2020.10.23 16:38

巨人・岩隈が引退会見「野球の伝道師のような存在でいたい」

巨人・岩隈が引退会見「野球の伝道師のような存在でいたい」

引退会見に臨む巨人・岩隈=東京ドーム

引退会見に臨む巨人・岩隈=東京ドーム【拡大】

 巨人・岩隈久志投手(39)が23日、東京ドームで引退会見を行った。近鉄、楽天、米大リーグ・マリナーズ時代を含めて21年間の野球人生にピリオドを打ち、「現役を引退し、ユニホームを脱ぐ決意をしました。最後の最後まで挑戦させていただいたことに感謝しています。この21年間、たくさんの方々に応援をいただいて、勇気をもらい、戦ってこられたことに感謝を申し上げます」とあいさつした。

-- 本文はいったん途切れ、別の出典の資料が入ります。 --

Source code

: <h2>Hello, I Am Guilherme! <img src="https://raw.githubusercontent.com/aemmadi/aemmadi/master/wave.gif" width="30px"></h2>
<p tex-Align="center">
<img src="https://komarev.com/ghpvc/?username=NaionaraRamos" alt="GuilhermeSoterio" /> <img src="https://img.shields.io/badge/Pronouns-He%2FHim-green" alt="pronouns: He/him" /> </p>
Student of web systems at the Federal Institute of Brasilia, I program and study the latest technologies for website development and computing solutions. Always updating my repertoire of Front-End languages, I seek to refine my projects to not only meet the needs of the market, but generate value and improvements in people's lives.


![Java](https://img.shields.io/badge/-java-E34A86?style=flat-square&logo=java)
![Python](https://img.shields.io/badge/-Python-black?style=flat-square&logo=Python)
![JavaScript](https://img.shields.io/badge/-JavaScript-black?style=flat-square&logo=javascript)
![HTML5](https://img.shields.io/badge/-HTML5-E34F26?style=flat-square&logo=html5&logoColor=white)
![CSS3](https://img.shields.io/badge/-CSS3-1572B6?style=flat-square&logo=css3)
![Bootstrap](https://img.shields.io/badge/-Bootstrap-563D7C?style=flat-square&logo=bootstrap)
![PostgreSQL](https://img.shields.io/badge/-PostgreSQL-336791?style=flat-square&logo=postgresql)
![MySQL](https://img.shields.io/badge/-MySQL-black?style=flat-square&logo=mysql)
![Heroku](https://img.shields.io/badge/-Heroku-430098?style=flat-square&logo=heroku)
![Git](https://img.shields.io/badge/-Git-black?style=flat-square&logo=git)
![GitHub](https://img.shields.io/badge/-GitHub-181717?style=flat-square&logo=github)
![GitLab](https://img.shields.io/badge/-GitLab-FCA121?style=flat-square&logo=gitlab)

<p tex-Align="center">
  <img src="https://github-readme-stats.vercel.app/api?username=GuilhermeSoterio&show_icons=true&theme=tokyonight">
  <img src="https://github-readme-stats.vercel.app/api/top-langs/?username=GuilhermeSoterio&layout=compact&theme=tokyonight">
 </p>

 昨季の巨人加入後、1軍登板はかなわなかった。今月上旬に東京ドームでシート打撃に登板し、1球目で肩を脱臼したことが決断につながったという。「ここで勝負をかけないといけない。そこが期限と思いながら勝負しようと思って上がったマウンド。僕の今できる限りの集中して全力で投げた1球だった。その1球で、体力的な限界を含め、引退を考えた」と振り返った。

 2009年のワールド・ベースボール・クラシック(WBC)でともに世界一に輝いた原監督は花束を渡し、「私の中では投手のMVPは岩隈、クマさんだった。世界一の監督にしてもらった感謝は忘れない。なんとかジャイアンツファン、プロ野球ファンに生まれ変わった岩隈を見てほしい、私も見たいと戦ってきたがかなわなかった。後半の数年間は非情につらいリハビリをやってきた。現役生活の数字は燦然(さんぜん)と輝く」と思いやった。

 今後は未定だが、「野球の伝道師のような存在でいたい」と語った。日米通算170勝の右腕が静かにユニホームを脱ぐ。